■ **Exercise goal**
Reproduce all of the data below word for word, leaving the pictures out.

══════

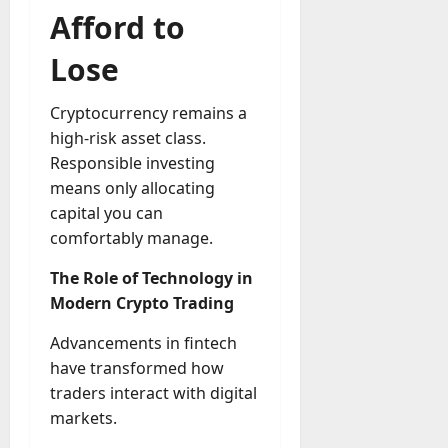
Afford to
Lose
Cryptocurrency remains a
high-risk asset class.
Responsible investing
means only allocating
capital you can
comfortably manage.
The Role of Technology in
Modern Crypto Trading
Advancements in fintech
have transformed how
traders interact with digital
markets.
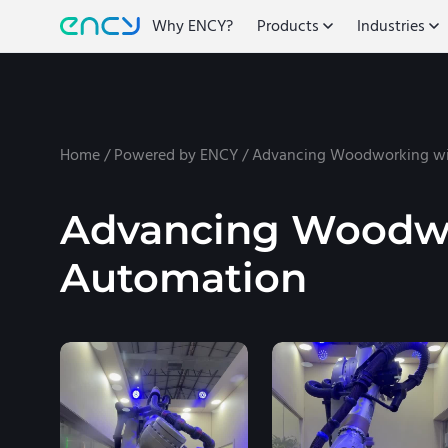
Why ENCY?
Products
Industries
Home
/
Powered by ENCY
/
Advancing Woodworking wi
Advancing Woodwo
Automation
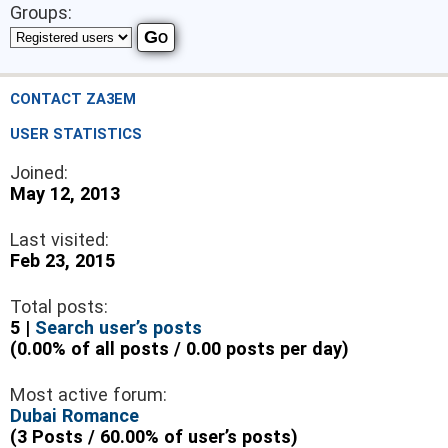
Groups:
CONTACT ZA3EM
USER STATISTICS
Joined:
May 12, 2013
Last visited:
Feb 23, 2015
Total posts:
5 |
Search user’s posts
(0.00% of all posts / 0.00 posts per day)
Most active forum:
Dubai Romance
(3 Posts / 60.00% of user’s posts)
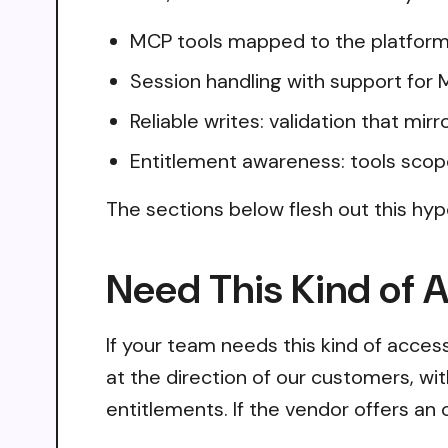
MCP tools mapped to the platform
Session handling with support for
Reliable writes: validation that mir
Entitlement awareness: tools scop
The sections below flesh out this hyp
Need This Kind of 
If your team needs this kind of acce
at the direction of our customers, wi
entitlements. If the vendor offers an 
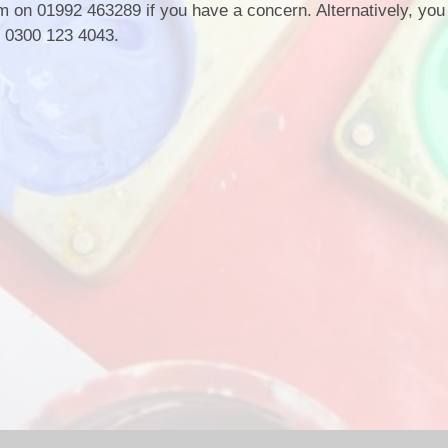
 on 01992 463289 if you have a concern. Alternatively, you 
n 0300 123 4043.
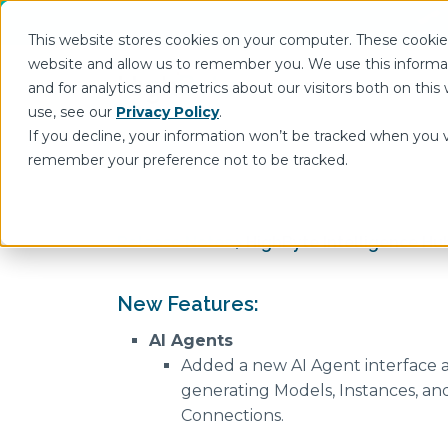
This website stores cookies on your computer. These cookies
website and allow us to remember you. We use this informa
and for analytics and metrics about our visitors both on th
Show submenu for In
Intelligence Hub
use, see our
Privacy Policy
.
If you decline, your information won’t be tracked when you vi
remember your preference not to be tracked.
Release Notes
HighByte Intelligence Hub
New Features:
AI Agents
Added a new AI Agent interface a
generating Models, Instances, an
Connections.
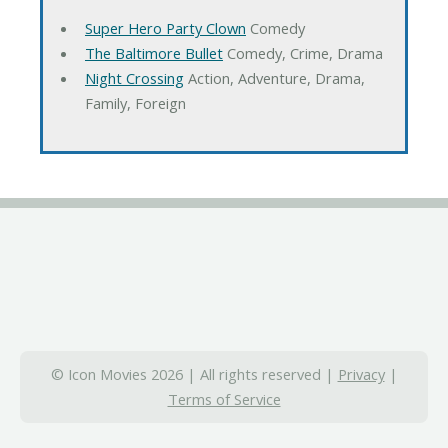
Super Hero Party Clown
Comedy
The Baltimore Bullet
Comedy, Crime, Drama
Night Crossing
Action, Adventure, Drama,
Family, Foreign
© Icon Movies 2026 | All rights reserved |
Privacy
|
Terms of Service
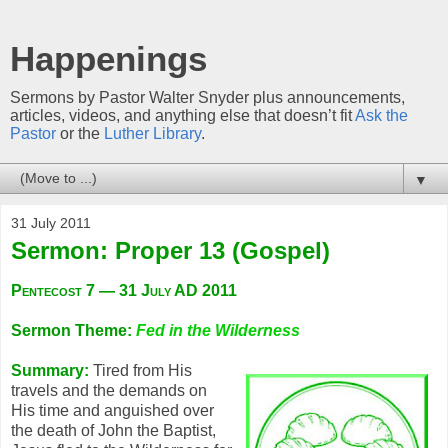
Happenings
Sermons by Pastor Walter Snyder plus announcements,
articles, videos, and anything else that doesn’t fit
Ask the
Pastor
or the
Luther Library
.
▼
31 July 2011
Sermon: Proper 13 (Gospel)
Pentecost 7 — 31 July AD 2011
Sermon Theme:
Fed in the Wilderness
Summary:
Tired from His
travels and the demands on
His time and anguished over
the death of John the Baptist,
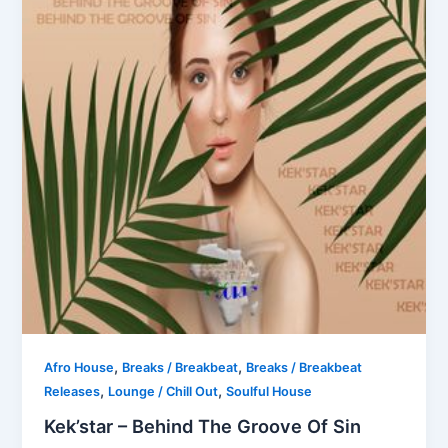
,
,
Afro House
Breaks / Breakbeat
Breaks / Breakbeat
,
,
Releases
Lounge / Chill Out
Soulful House
Kek’star – Behind The Groove Of Sin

══════

■ **Finished exercise**
Afford to
Lose
Cryptocurrency remains a
high-risk asset class.
Responsible investing
means only allocating
capital you can
comfortably manage.
The Role of Technology in
Modern Crypto Trading
Advancements in fintech
have transformed how
traders interact with digital
markets.
Why ENCY?
Products
Industries
Home
/
Powered by ENCY
/
Advancing Woodworking wi
Advancing Woodwo
Automation
Groups:
CONTACT ZA3EM
USER STATISTICS
Joined:
May 12, 2013
Last visited:
Feb 23, 2015
Total posts:
5 |
Search user’s posts
(0.00% of all posts / 0.00 posts per day)
Most active forum:
Dubai Romance
(3 Posts / 60.00% of user’s posts)
MCP tools mapped to the platform
Session handling with support for
Reliable writes: validation that mir
Entitlement awareness: tools scop
The sections below flesh out this hyp
Need This Kind of 
If your team needs this kind of acce
at the direction of our customers, wi
entitlements. If the vendor offers an 
 on 01992 463289 if you have a concern. Alternatively, you 
n 0300 123 4043.
This website stores cookies on your computer. These cookies
website and allow us to remember you. We use this informa
and for analytics and metrics about our visitors both on th
Show submenu for In
Intelligence Hub
use, see our
Privacy Policy
.
If you decline, your information won’t be tracked when you vi
remember your preference not to be tracked.
Release Notes
HighByte Intelligence Hub
New Features:
AI Agents
Added a new AI Agent interface a
generating Models, Instances, an
Connections.
Super Hero Party Clown
Comedy
The Baltimore Bullet
Comedy, Crime, Drama
Night Crossing
Action, Adventure, Drama,
Family, Foreign
© Icon Movies 2026 | All rights reserved |
Privacy
|
Terms of Service
Happenings
Sermons by Pastor Walter Snyder plus announcements,
articles, videos, and anything else that doesn’t fit
Ask the
Pastor
or the
Luther Library
.
▼
31 July 2011
Sermon: Proper 13 (Gospel)
Pentecost 7 — 31 July AD 2011
Sermon Theme:
Fed in the Wilderness
Summary:
Tired from His
travels and the demands on
His time and anguished over
the death of John the Baptist,
,
,
Afro House
Breaks / Breakbeat
Breaks / Breakbeat
,
,
Releases
Lounge / Chill Out
Soulful House
Kek’star – Behind The Groove Of Sin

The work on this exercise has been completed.